DNA (Deoxyribonucleic Acid) Chapter-7

 DNA Packaging: 

DNA packaging is a highly regulated process that enables the compaction of genetic material to fit within the confines of the cell nucleus while still allowing access for essential biological processes such as transcription, replication, and repair. This organization involves a hierarchical structure, from the basic nucleosome unit to higher-order chromatin structures.

1. Nucleosome Formation

Histones and DNA Interaction:

• Histone Proteins: DNA is first wrapped around histone proteins to form the basic unit of chromatin, the nucleosome. Histones are small, highly basic proteins that neutralize the negative charge of DNA through electrostatic interactions.
• Histone Octamer: A nucleosome core particle consists of an octamer of histone proteins (two each of H2A, H2B, H3, and H4). The DNA, approximately 146 base pairs in length, wraps around this octamer about 1.7 times, forming a histone core.
• Histone H1: The linker histone H1 binds to the entry and exit sites of DNA on the nucleosome, stabilizing the nucleosome structure and promoting higher-order chromatin formation.

Reference: https://microbiologynotes.org/histones-types-and-its-functions/#google_vignette

Structural Characteristics:

• Bead-on-a-String Model: The initial structure of chromatin is often described as a "bead-on-a-string" model, where nucleosomes (beads) are connected by linker DNA (string).

2. Formation of Higher-Order Chromatin Structures

30 nm Fiber:

• Chromatin Fiber Formation: The "bead-on-a-string" nucleosomal array is further compacted into a 30 nm fiber. This fiber can be organized into two main models: the solenoid model (a helical structure) and the zigzag model (a less regular, more extended structure).
• Compaction: The 30 nm fiber is believed to be stabilized by interactions between histone tails and linker DNA.

Loop Domains and Chromatin Organization:

• Loop Domains: The 30 nm fiber is organized into looped domains anchored to a nuclear matrix or scaffold. This organization involves a network of structural maintenance of chromosomes (SMC) proteins, such as cohesin and condensin.
• Chromosome Territories: In the nucleus, individual chromosomes occupy distinct territories. This organization influences gene expression and chromatin accessibility by reducing interactions between chromosomes.

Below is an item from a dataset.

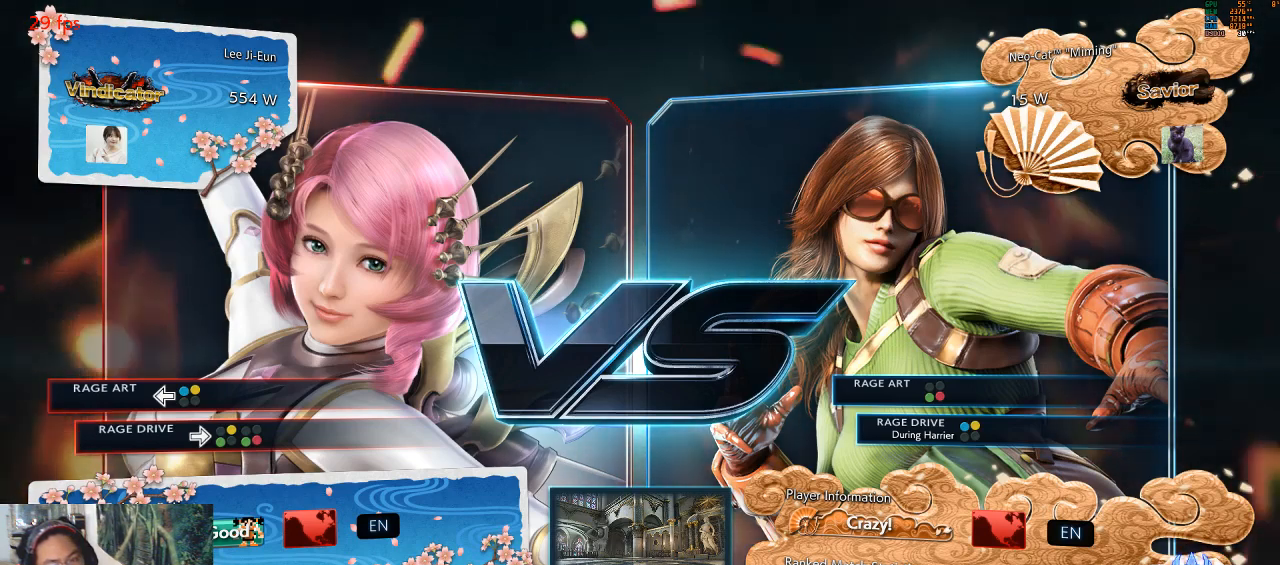
{"buttons": ["CIRCLE"], "left_stick": "center", "events": [[67, "CROSS", "down"], [100, "SQUARE", "down"], [133, "CROSS", "up"], [200, "TRIANGLE", "down"], [233, "SQUARE", "up"], [300, "CIRCLE", "down"], [300, "TRIANGLE", "up"], [333, "CROSS", "down"], [367, "CIRCLE", "up"], [467, "CROSS", "up"], [500, "CIRCLE", "down"]]}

3. Histone Modifications and Chromatin Remodeling

Post-Translational Modifications:

• Acetylation: Histone acetylation, mediated by histone acetyltransferases (HATs), adds acetyl groups to lysine residues, reducing their positive charge and decreasing histone-DNA interactions. This modification is generally associated with gene activation.
• Methylation: Histone methylation can either activate or repress gene expression depending on the context. Methylation of H3K4 is often associated with active transcription, while methylation of H3K9 and H3K27 is linked to gene repression.

Reference: https://www.researchgate.net

• Phosphorylation: Phosphorylation of histone H3, particularly at serine 10, is associated with chromosome condensation during mitosis and is also involved in DNA damage response.

Chromatin Remodeling Complexes:

• ATP-Dependent Remodeling: Chromatin remodeling complexes, such as SWI/SNF and ISWI, use ATP hydrolysis to reposition, eject, or restructure nucleosomes, thereby influencing chromatin accessibility and gene expression.

4. Chromatin Types: Euchromatin vs. Heterochromatin

Euchromatin:

• Characteristics: Euchromatin is less densely packed and is associated with active gene transcription. It has a more open chromatin structure that allows access to the transcriptional machinery.
• Role in Transcription: Euchromatin regions are generally rich in gene-dense areas and are frequently associated with active genes and regulatory elements.

Heterochromatin:

• Characteristics: Heterochromatin is more compact and transcriptionally inactive. It can be classified into:
• Constitutive Heterochromatin: Permanently compacted regions, such as centromeres and telomeres, involved in maintaining chromosome stability.
• Facultative Heterochromatin: Can switch between an active and inactive state depending on cellular conditions. Examples include the X chromosome inactivation in females.

Reference: https://www.medschoolcoach.com/heterochromatin-vs-euchromatin-mcat-biology/

5. DNA Packaging in Prokaryotes

Nucleoid Region:

• Organization: Prokaryotic DNA is organized in the nucleoid region, which lacks a defined membrane-bound nucleus. DNA is associated with various non-histone DNA-binding proteins.
• Supercoiling: Prokaryotic DNA is typically negatively supercoiled, which introduces tension into the DNA, aiding in its compaction and playing a role in replication and transcription.

DNA Binding Proteins:

• Structural Maintenance: Proteins such as HU (Histone like DNA binding proteins) and IHF (Integration host factors) help in organizing DNA into loops and domains within the nucleoid, affecting gene expression and DNA replication.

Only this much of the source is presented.